Well, what's going to happen with those data centers? They're going to look at us as a hub and spoke. They obviously are doing training
modules, but they are going to want those inference modules out there. So, when I say hub and spoke, you've got the main data centers
in Dallas, but you don't have anything in Corpus Christi. You don't have anything in Waco, in these suburbs, in these outer smaller Tier
3 markets, Tier 2 markets. So, you put these out there and they're going to buy them because now they have their hub-and-spoke model where
they can sell their services there. And that customer -- 90% of the time, that customer is in that pod is in their core data center. So,
I see -- just like my first company, EdgePresence, we did this before, and DataBank funded us. DataBank funded us 35 million to prove
that concept out. Unfortunately, we were bought before we could prove that out. But that's where I see this partnership coming, and it
makes complete sense and it's -- it would make complete sense to do it that way.
Caroline Gangi
Great. Thank you. I'm looking forward to that
coverage just so I can understand it better and so can the Street. Thank you again.
Doug Recker
Me too, trust me. There's only so many calls
I can do a day, and I still got to sell. Thank you for your question.
Caroline Gangi
Yeah. More important to get out there and sell.
Thank you.
Doug Recker
Thank you.
Operator
Thank you. We’ve reached the end of our
question-and-answer session. I'd like to turn the floor back over to Mr. Recker for any further or closing comments.
Doug Recker
Well, I want to thank everybody, and hopefully,
you got a good vision of where we're going. And we are running 150%, and I think you should be proud of us. We'll keep going, and we're
excited to see some good announcements this week, as well. So, I look forward to talking to each one of you. Please call me any time with
questions. I'm here all the time. Thank you so much for your support. We look forward to talking to you soon. Thank you so much.
Operator
Thank you. Before we conclude today's call, I'd
like to provide Duos' safe harbor statement that includes important cautions regarding forward-looking statements made during this call.

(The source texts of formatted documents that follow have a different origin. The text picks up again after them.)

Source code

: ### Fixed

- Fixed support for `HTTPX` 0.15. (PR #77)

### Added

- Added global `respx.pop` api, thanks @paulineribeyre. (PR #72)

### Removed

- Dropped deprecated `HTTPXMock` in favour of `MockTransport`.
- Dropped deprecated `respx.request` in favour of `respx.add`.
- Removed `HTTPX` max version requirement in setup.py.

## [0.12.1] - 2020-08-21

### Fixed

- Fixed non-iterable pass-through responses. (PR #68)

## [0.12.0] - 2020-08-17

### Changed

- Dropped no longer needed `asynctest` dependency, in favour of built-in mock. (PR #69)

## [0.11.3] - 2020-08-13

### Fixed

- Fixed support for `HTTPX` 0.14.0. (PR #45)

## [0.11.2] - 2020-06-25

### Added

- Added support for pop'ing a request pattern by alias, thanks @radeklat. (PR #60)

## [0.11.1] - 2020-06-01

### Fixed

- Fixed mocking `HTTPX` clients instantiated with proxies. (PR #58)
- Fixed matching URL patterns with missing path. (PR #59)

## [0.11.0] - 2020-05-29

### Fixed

This earnings call contains forward-looking statements within the meaning of the Private Securities Litigation Reform Act of 1995. Forward-looking
terminologies such as believes, expects, may, will, should, anticipates, plans, and their opposites or similar expressions are intended
to identify forward-looking statements. We caution you that these statements are not guarantees of future performance or events and are
subject to a number of uncertainties and risks and other influences, many of which are beyond our control, which may influence the accuracy
of the statements and the projections upon which the statements are based and could cause Duos Technologies Group Inc.'s actual results
to differ materially from those anticipated by the forward-looking statements. These risks and uncertainties include but are not limited
to those described in Item 1A in Duos' annual report on Form 10-K, which is expressly incorporated herein by reference and other factors
as may periodically be described as Duos' filings with the SEC. Thank you for joining us today for Duos Technologies Group's First Quarter
2026 Earnings Call. You may now disconnect.